Unfortunately, underlying most of the behaviours listed are grossly-inflated egos, which are going to be an obstacle to Unionism uniting in its hour of need.
Perhaps the lack of obvious ability and/or integrity amongst the current crop of representatives is why so-called garden-centre Unionists choose not to vote at all: but they have now woken up to find that whilst they have been pruning their roses and mowing their lawns, someone else has been trimming their borders.
The only thing you have to do right is to represent the interests of your tribe. Anything else will be overlooked. Indeed it remains a likely scenario that even the DUP’s catastrophic clanger in voting down a soft Brexit – leading to the very Protocol that they now rail against – will be forgiven by their electorate. You can dump in the nest and still get reelected.
Perhaps it is rosetinted nostalgia to imagine that it used to be a pre-requisite of political office that you were trustworthy (or at least, that you were sufficiently cunning to keep your chicanery well hidden).

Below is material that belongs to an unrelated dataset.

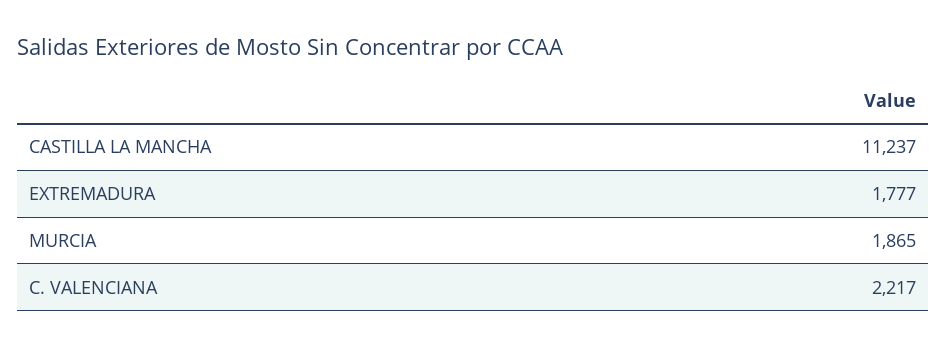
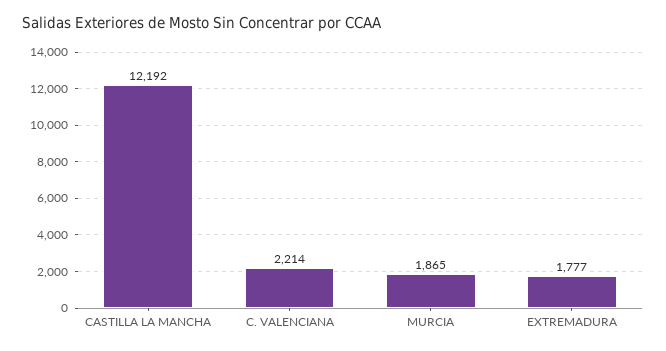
CASTILLA LA MANCHA: 11237 -> 12192
C. VALENCIANA: 2217 -> 2214

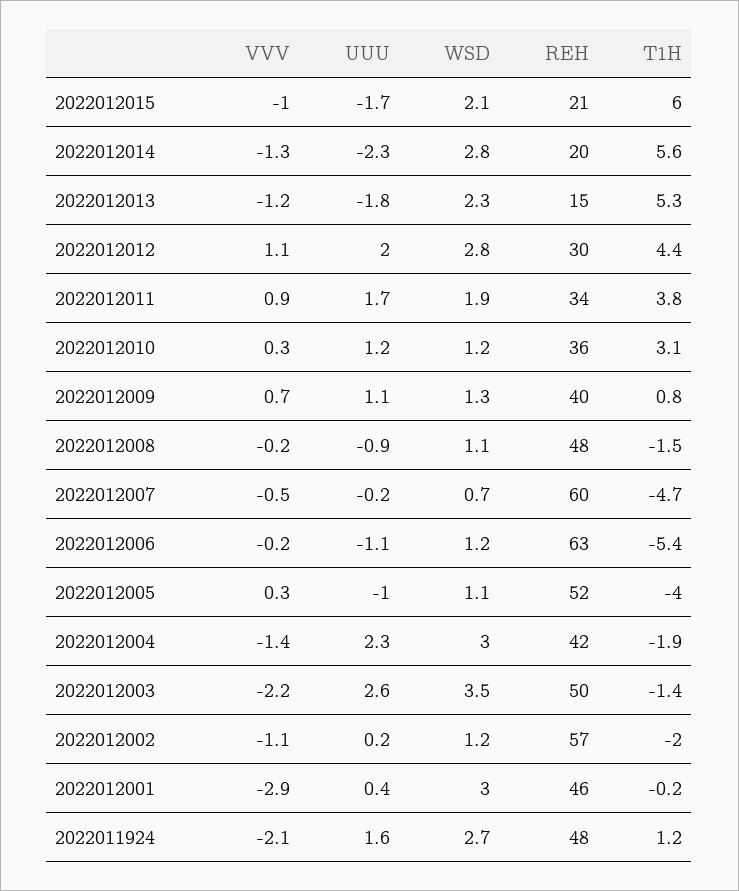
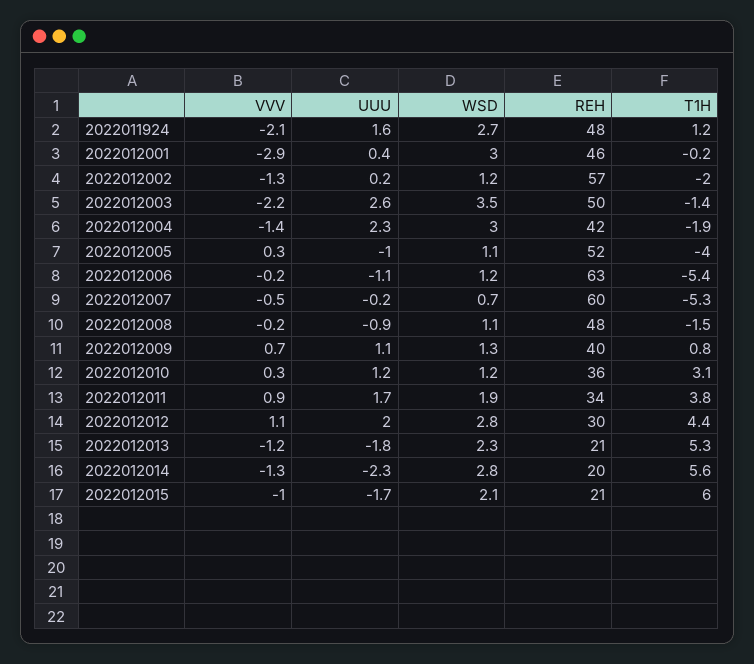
REH, 2022012013: 15 -> 21
T1H, 2022012007: -4.7 -> -5.3
VVV, 2022012002: -1.1 -> -1.3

Are the days of expectation that politicians are of good moral character long since past? Have voters in western democracies become so self-centred that they are no longer interested in the character of those who represent them?
If political representatives have power, and can therefore abuse it, so what, so long as it doesn’t affect me? They are public figures, and therefore set an example, good or bad: so what, so long as it doesn’t affect me?

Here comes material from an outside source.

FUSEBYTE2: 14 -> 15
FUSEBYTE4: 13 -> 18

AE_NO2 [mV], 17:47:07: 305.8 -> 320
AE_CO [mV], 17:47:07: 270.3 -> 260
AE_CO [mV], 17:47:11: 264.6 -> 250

If so, then NI has been ahead of a trend for once: bad politics leaves little room for morality, and Unionism is facing a shortfall of its own making.
It’s just a hunch – that high calibre leadership goes handinhand with high calibre morals, and we rarely see the first because the second are equally scarce.
Complacency, cronyism, hypocrisy, ineptitude – they’re all easy options, which means that when things get tough, you’ve built no foundation on which to face the challenge. Plus you’ve soured numerous relations by abusing your power. You might have done your fellowskulduggers a few favours, but those who didn’t have their snout in the trough beside you will have taken note, and ultimately what goes around comes around.
Every moral choice, every political option, has an immediate impact, but is also an investment in future outcomes. Such decisions affect relationships and allegiances across multiple levels of society.
Those involved in the RHI scandal appeared happy to throw cash around the place because they saw it as “free money from the Treasury in London”. I didn’t detect even a glimmer of moral obligation to the mainland British taxpayer who was footing the bill.
The attitude towards Treasury funding exposed in the RHI enquiry ought to have been a major source of embarrassment for Unionists. Remind me why residents of mainland Britain would be sorry to see Northern Ireland leave the United Kingdom with attitudes like that on display?
The Guardian reported the former Welsh First Minister Carywn Jones as describing the price of the confidence and supply arrangement extracted from Teresa May’s government as a “straight bung”.
Unionist balance of power leverage is unlikely to return (to Westminster, anyway), but the Treasury will not have forgotten, next time representatives from NI turn up with the Provincial Begging Bowl – almost certainly when funding is more desperately needed.
Do you recall who was the smiling, sanctimonious face of Parliamentary Unionism when that particular deed was done?